Os benefícios, em resumo
Reunindo os fios, a arquitetura garante aos usuários da SSP uma combinação específica difícil de obter de outra forma:
- Segurança multisig em toda cadeia EVM suportada. O mesmo projeto 2-de-2 roda no Ethereum, na Polygon, na Base, na BNB Smart Chain e na Avalanche, porque o ERC-4337 é um padrão em nível de contrato e não um recurso específico de cada cadeia.
- Uma pegada on-chain pequena. Uma única assinatura agregada significa que o smart account valida como um único signatário, mantendo a verificação enxuta.
- UX semelhante à de um único signatário. Do seu lado, parece aprovar uma transação em dois dispositivos, e não montar um comitê. Não há endereços de cossignatários para gerenciar nem um contrato multisig separado para configurar por transferência.
- Nenhuma mudança de protocolo necessária. Como tudo se apoia no ERC-4337, a SSP obtém tudo isso sem esperar que a abstração de contas na camada base seja lançada.
Uma nota sobre a auditoria
Uma arquitetura de segurança é tão confiável quanto a sua revisão. Os smart contracts da SSP foram auditados pela Halborn em 2025. Uma auditoria externa não torna nenhum sistema infalível, mas é um sinal de confiança significativo para a lógica do contrato que impõe a regra 2-de-2 descrita acima.
Para onde ir em seguida
Este artigo traçou a abstração de contas da SSP de ponta a ponta. Para aprofundar no padrão e nos conceitos ao redor:
- Abstração de contas a partir de primeiros princípios — por que as EOAs são limitantes e o que significa abstração de contas.

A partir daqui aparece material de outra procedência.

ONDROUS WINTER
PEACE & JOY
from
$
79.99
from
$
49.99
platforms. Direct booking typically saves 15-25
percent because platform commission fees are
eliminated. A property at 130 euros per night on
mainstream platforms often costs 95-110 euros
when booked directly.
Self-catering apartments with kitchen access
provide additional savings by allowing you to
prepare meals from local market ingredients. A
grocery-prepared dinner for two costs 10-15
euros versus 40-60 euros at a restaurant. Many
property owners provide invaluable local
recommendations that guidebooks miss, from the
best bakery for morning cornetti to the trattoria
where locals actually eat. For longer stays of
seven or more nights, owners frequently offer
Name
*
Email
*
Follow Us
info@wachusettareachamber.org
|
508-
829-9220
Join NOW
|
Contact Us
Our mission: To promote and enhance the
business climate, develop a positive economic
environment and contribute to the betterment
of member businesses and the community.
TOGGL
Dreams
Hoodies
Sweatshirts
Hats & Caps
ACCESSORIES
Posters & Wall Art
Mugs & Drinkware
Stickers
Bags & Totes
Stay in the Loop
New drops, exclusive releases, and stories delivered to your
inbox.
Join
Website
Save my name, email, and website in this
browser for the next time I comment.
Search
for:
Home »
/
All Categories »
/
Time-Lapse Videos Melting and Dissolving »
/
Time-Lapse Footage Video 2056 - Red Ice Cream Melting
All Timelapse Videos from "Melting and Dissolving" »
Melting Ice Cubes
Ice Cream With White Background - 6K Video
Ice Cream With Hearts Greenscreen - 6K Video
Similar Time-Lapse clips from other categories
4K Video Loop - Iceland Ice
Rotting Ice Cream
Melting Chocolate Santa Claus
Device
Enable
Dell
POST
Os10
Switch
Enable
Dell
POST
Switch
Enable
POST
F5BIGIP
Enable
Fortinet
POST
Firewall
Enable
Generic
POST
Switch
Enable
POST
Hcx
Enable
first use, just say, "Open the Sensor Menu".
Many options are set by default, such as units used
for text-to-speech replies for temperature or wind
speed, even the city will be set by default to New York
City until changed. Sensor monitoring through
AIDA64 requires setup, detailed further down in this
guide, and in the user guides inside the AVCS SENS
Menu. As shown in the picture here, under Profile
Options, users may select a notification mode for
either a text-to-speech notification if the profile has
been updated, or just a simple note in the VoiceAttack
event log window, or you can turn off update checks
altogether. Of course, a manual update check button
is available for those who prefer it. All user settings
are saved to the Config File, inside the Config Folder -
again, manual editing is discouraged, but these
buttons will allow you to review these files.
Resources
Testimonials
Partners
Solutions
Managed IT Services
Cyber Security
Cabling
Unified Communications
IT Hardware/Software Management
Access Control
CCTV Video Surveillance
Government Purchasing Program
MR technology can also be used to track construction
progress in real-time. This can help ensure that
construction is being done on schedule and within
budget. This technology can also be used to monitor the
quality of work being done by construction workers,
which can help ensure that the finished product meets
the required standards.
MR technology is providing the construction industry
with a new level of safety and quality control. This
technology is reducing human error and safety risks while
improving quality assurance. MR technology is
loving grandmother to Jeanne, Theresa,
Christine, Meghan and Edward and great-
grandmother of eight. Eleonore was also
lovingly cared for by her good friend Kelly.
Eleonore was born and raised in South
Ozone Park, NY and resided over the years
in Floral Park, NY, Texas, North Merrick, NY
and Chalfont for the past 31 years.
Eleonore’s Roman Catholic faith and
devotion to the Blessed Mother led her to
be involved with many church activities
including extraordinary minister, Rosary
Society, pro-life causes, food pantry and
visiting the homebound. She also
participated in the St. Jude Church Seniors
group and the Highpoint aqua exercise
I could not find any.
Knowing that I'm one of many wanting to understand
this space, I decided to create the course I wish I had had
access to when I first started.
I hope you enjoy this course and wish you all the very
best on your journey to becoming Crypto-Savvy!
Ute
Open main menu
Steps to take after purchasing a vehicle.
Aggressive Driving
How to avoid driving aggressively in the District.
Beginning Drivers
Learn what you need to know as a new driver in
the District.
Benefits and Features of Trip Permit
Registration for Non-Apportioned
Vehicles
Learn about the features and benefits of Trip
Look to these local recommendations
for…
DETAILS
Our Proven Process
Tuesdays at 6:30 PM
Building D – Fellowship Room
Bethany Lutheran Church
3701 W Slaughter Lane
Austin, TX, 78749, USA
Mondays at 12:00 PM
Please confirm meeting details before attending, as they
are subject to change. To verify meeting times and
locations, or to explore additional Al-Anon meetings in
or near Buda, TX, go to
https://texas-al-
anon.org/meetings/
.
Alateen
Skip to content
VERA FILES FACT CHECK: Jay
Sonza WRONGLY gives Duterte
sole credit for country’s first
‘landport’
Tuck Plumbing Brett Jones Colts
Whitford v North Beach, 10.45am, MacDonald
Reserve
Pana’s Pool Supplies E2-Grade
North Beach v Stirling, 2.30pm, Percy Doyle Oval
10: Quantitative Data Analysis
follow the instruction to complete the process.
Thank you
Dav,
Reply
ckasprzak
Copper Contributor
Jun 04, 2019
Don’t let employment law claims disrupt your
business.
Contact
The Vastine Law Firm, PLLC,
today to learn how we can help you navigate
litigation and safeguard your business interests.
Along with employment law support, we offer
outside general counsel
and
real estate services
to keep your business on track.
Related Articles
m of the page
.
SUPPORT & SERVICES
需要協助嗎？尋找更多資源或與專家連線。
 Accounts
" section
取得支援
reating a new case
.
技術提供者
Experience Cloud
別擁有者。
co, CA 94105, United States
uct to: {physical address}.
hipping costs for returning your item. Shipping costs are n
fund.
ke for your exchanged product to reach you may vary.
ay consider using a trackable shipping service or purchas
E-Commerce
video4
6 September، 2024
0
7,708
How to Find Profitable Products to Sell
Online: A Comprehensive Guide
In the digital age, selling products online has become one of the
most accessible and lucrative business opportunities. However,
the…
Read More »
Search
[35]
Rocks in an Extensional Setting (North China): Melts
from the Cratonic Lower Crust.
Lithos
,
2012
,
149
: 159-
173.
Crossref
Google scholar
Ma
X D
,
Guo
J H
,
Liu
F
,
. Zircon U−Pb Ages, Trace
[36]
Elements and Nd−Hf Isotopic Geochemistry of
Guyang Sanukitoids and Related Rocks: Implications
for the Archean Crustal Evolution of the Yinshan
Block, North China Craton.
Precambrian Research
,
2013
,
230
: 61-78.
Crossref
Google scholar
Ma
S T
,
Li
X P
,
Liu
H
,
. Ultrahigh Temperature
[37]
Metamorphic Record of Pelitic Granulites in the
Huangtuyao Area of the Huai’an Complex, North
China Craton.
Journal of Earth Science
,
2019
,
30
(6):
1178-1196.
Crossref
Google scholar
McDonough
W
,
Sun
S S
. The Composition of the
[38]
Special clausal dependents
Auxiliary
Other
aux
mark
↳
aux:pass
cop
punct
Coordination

- O que é abstração de contas (ERC-4337)? — o padrão de forma isolada, incluindo os papéis da
UserOperation, do bundler e do EntryPoint. - Patrocínio de gas e paymasters explicados — como um
paymasterpode cobrir o gas de umaUserOperation. - Multisig na EVM ao estilo da abstração de contas — a mecânica do multisig na EVM em mais detalhe.
Para a especificação formal, veja EIP-4337; para o esforço mais amplo, o roteiro de abstração de contas do Ethereum acompanha para onde ele caminha. A lição: a SSP transforma a promessa abstrata de um account programável em uma carteira 2-de-2 concreta, onde dois dispositivos produzem uma assinatura e a cadeia simplesmente vê uma operação válida.